100 Replies to “A Dad Didn’t Brush His Teeth For 40 Days. This Is What Happened To His Kidneys.”

  1. So my takeaway is that as long as I can go 40 days without brushing my teeth and survive that means I'm not the father? Who needs Maury?!

  2. This is rubbish isn't it – surely toothbrushes and toothpaste are relatively new inventions. For millions of years people didn't brush their teeth – were they keeling over all the time. I somehow. doubt it…geez

  3. What happens when the dentist leaves decay on the teeth to make sure you return for more treatment ensuring his/her profession?
    Sad to day this does happen. Alot of internal problems are caused by bad teeth.
    A dentist in Preston near Worthing UK. Imagine dental surgery did such a thing. He was only one of a few dental surgeons.

  4. This is why when you're thirsty, drink fucking WATER. People need to stop chugging juice or fizzy drinks all the time. There's too much sugar in them. Your body doesn't need all that sugar, it will only overload and strain your system.

  5. Damn, this dude's life sounds like a country and western song. I mean, except for the part where he starts pigging out. If this were a C&W song, he would rotted his liver out with Old Crow.

  6. I haven't brushed my teeth for 6 months now. When I went to the dentist, my teeth were fine, but there just was alot of plaque buildup. stop lying emu


    TIRKKCOQPVXLWNFFB eh never mind I was confused at first

  8. I almost died from infected teeth I lost my bones in my right femar,hip joint ball,an part of my pelvis aswell an I'm still with out them today in pain everytime I walk

  9. My mother had an unknown infection in her jaw due to shitty dentists messing her teeth up and her own anxiety which caused her to not go to see anyone for her tooth problems for like 20 years.
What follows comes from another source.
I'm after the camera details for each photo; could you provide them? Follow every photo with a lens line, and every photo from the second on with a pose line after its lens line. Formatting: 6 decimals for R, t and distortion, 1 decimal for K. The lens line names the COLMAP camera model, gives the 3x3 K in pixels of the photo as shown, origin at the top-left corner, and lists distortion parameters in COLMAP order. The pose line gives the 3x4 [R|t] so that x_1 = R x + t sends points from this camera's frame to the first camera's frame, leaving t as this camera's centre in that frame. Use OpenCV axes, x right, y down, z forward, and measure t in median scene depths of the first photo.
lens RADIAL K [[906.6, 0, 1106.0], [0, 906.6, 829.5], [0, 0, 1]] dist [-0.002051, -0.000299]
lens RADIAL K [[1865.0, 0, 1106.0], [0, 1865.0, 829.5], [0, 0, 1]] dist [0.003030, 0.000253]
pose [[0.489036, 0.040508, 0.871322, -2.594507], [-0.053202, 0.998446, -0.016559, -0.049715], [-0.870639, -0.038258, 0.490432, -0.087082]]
When she did, her entire jaw had to be re-done and every tooth pulled – doctors told us that she could have easily died due to the puss in her jaw that could spontaniously cause heart attacks and worse. Take care of your teeth everyone.
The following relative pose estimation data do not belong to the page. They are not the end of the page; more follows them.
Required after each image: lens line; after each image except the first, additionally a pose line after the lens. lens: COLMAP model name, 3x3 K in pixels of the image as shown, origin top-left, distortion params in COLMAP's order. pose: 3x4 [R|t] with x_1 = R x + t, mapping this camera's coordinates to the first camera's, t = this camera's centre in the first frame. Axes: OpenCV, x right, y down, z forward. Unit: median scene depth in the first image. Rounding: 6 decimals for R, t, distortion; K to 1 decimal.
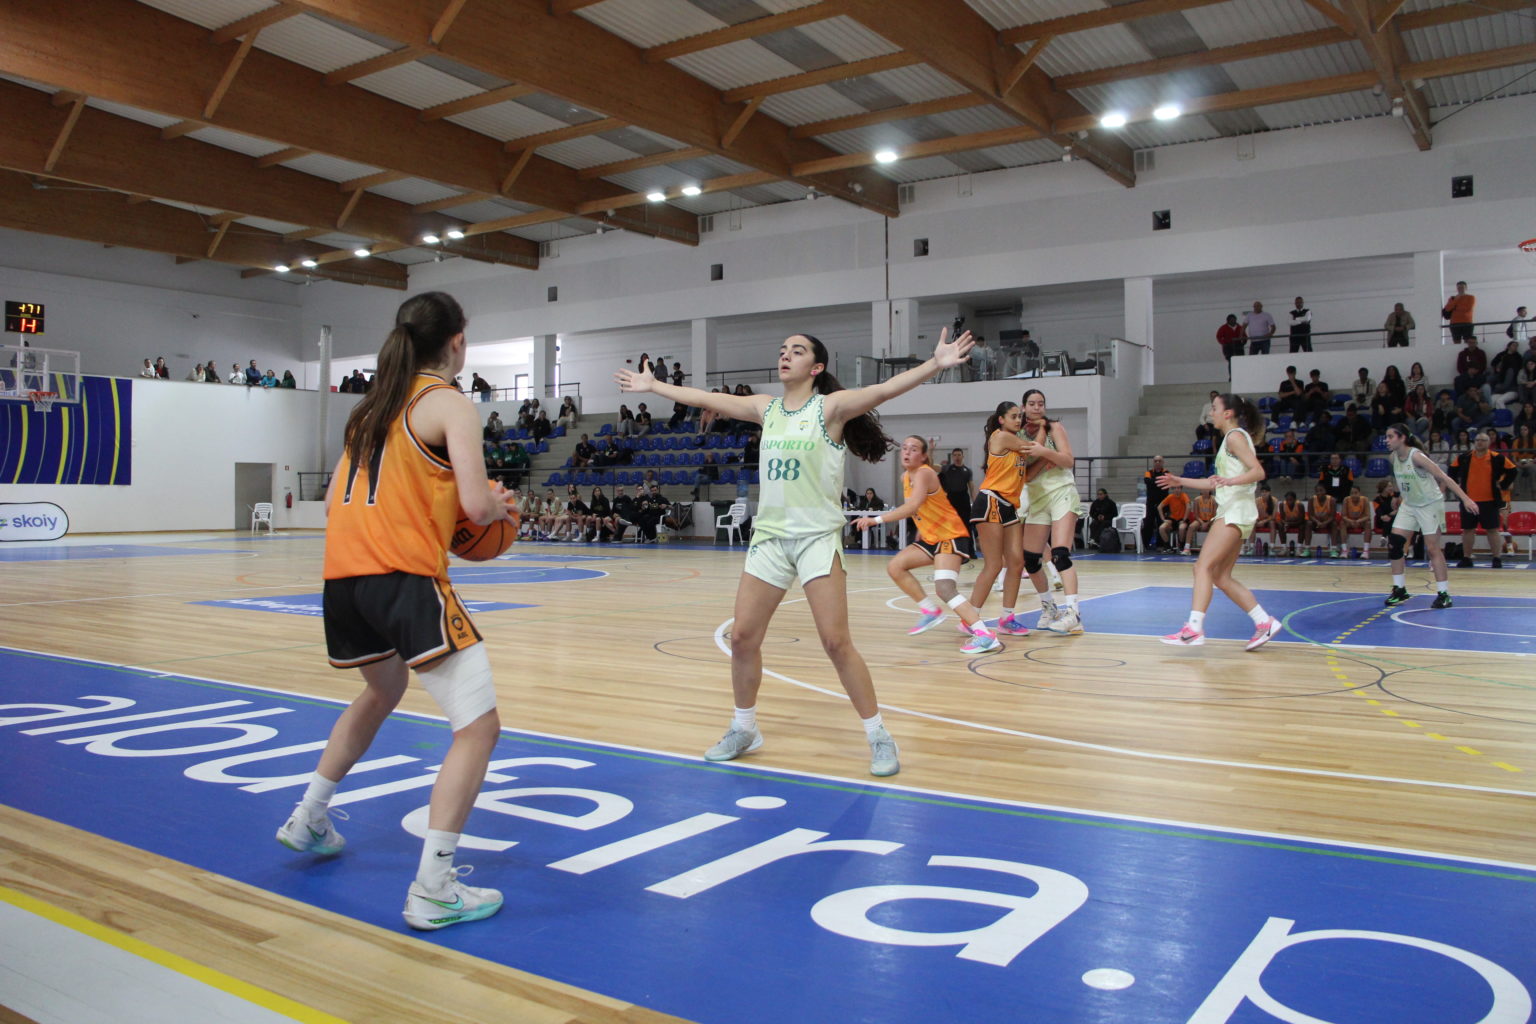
lens RADIAL K [[1264.8, 0, 767.4], [0, 1264.8, 494.0], [0, 0, 1]] dist [-0.169177, 0.001879]
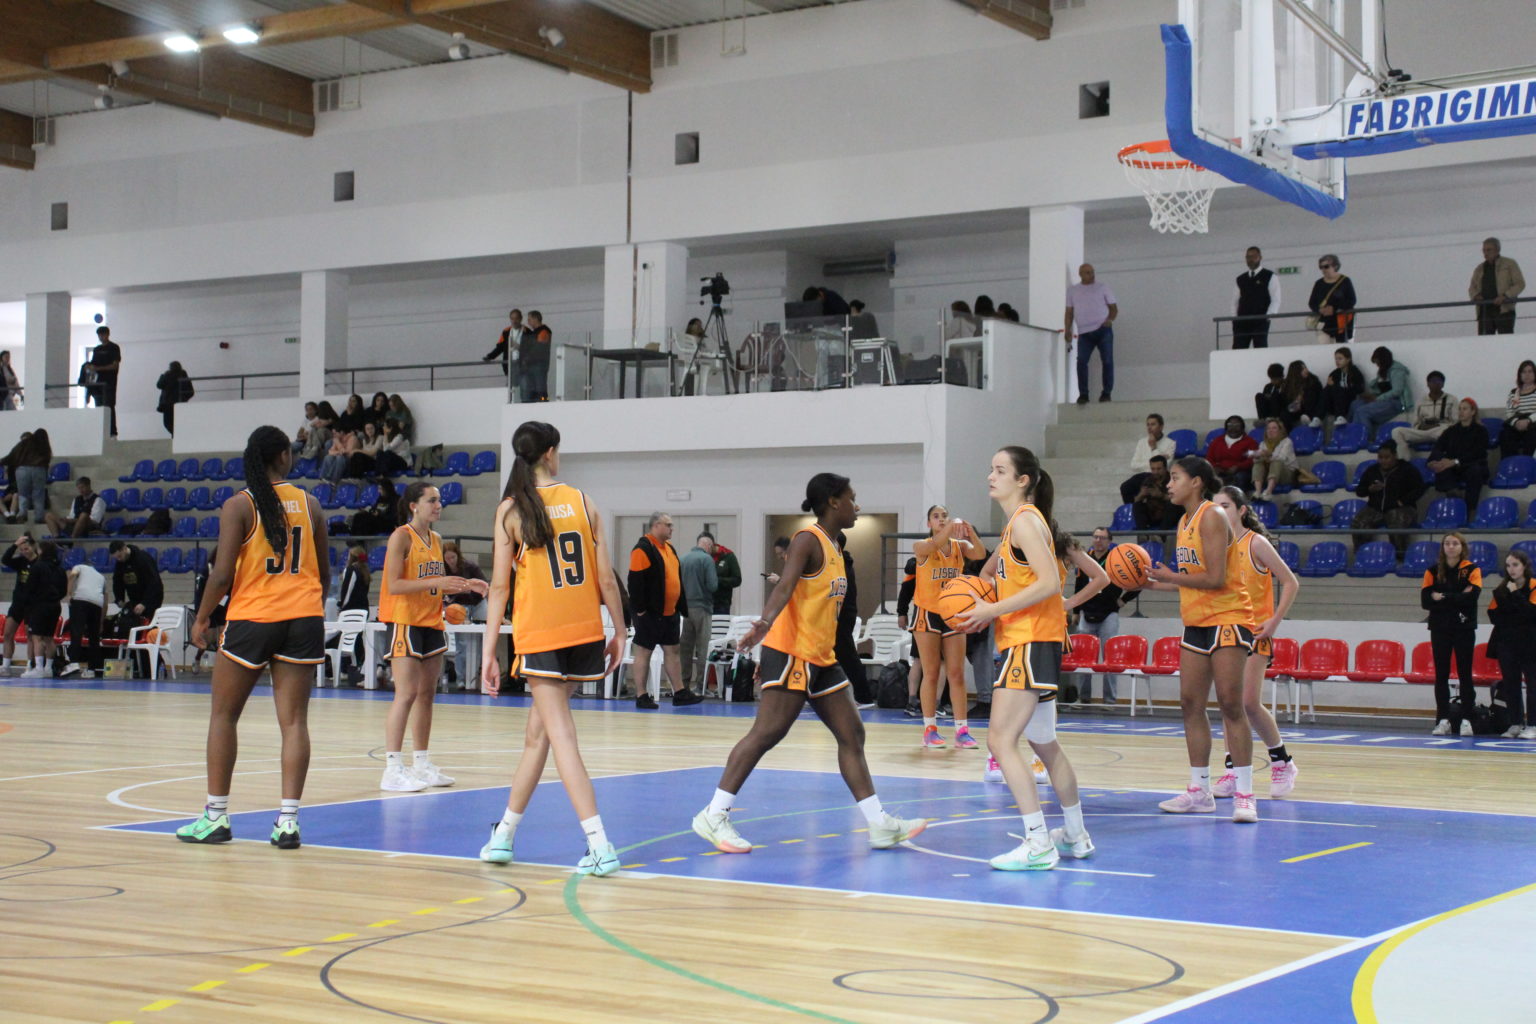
lens RADIAL K [[2344.6, 0, 768.0], [0, 2344.6, 512.0], [0, 0, 1]] dist [0.094189, 0.219939]
pose [[0.999677, 0.016500, 0.019305, 0.139334], [-0.015784, 0.999202, -0.036684, 0.000258], [-0.019895, 0.036368, 0.999140, -0.026816]]
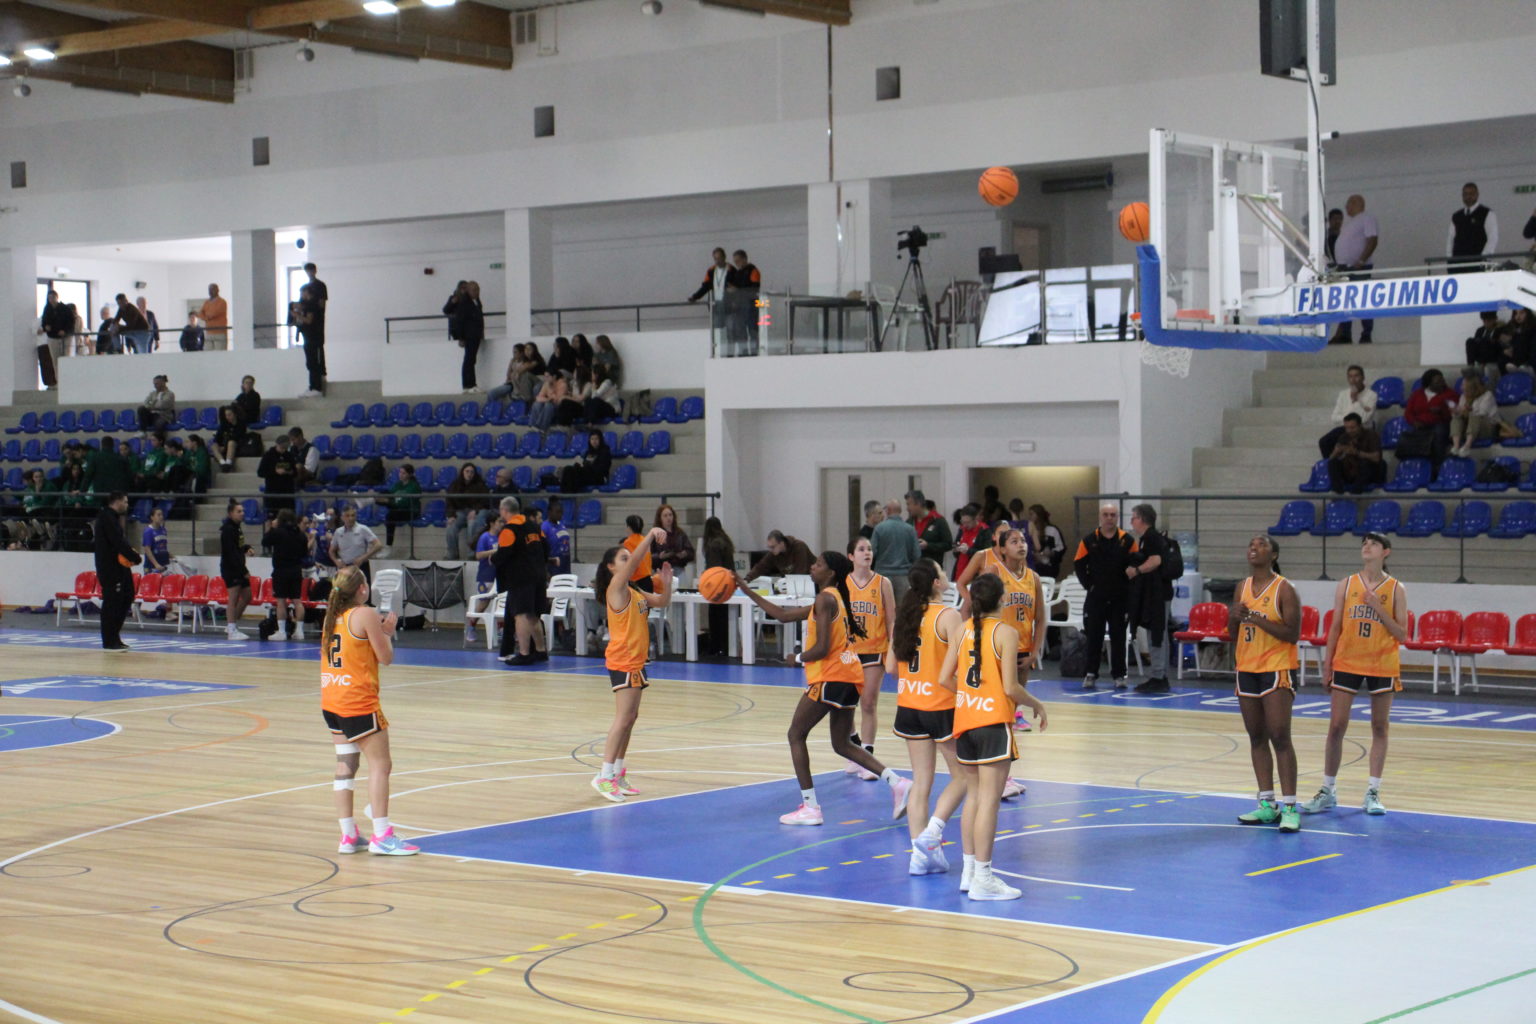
lens RADIAL K [[2808.0, 0, 768.0], [0, 2808.0, 512.0], [0, 0, 1]] dist [0.234117, 0.127722]
pose [[0.996177, -0.004258, -0.087259, 0.174149], [0.006258, 0.999724, 0.022655, -0.040611], [0.087139, -0.023115, 0.995928, -0.210798]]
  10. >5 year old son dies
    >laid off
    >wife leaves you
    >rest of your family dies
    >go into poverty
    >gain 250 pounds
    >kidneys fail
    >type 2 diabetes

    bad rng man.. bad rng

  11. Odd. When I went into chemo treatment they told me never to brush mine because I might not stop bleeding. Got lucky I guess.

  12. how are you able to share people’s medical information? you show up at their death bed and ask if they wanna be on youtube? or some type of medical journalist or something?

  13. All the crab he said is just called diabetes type 2.
    Believe me I understand this very well.
    And I really skeptical about the tooth infection, I think it is a normal infection from a food he ate.

  14. I read all the comments and laughed extremely hard. Let’s see what happened to my stomach musc…

    Glucose decency
    Septic blood
    Liver failure
    Brain death

    I died

  15. There’s only one problem when you talked about fats they are good for you they have the least insulin resistance proteins have the second least and carbs/sugar have the most

  16. Meta data for those who talk about animal insulin no longer being available even though its cheaper, go to 11:18 where the long term usage negative effects are discussed

  17. Sigh all these children trying to be funny in the comments. Meanwhile im just looking for medical discussion of anyone who has something interesting to share that relates. Ill keep looking i guess.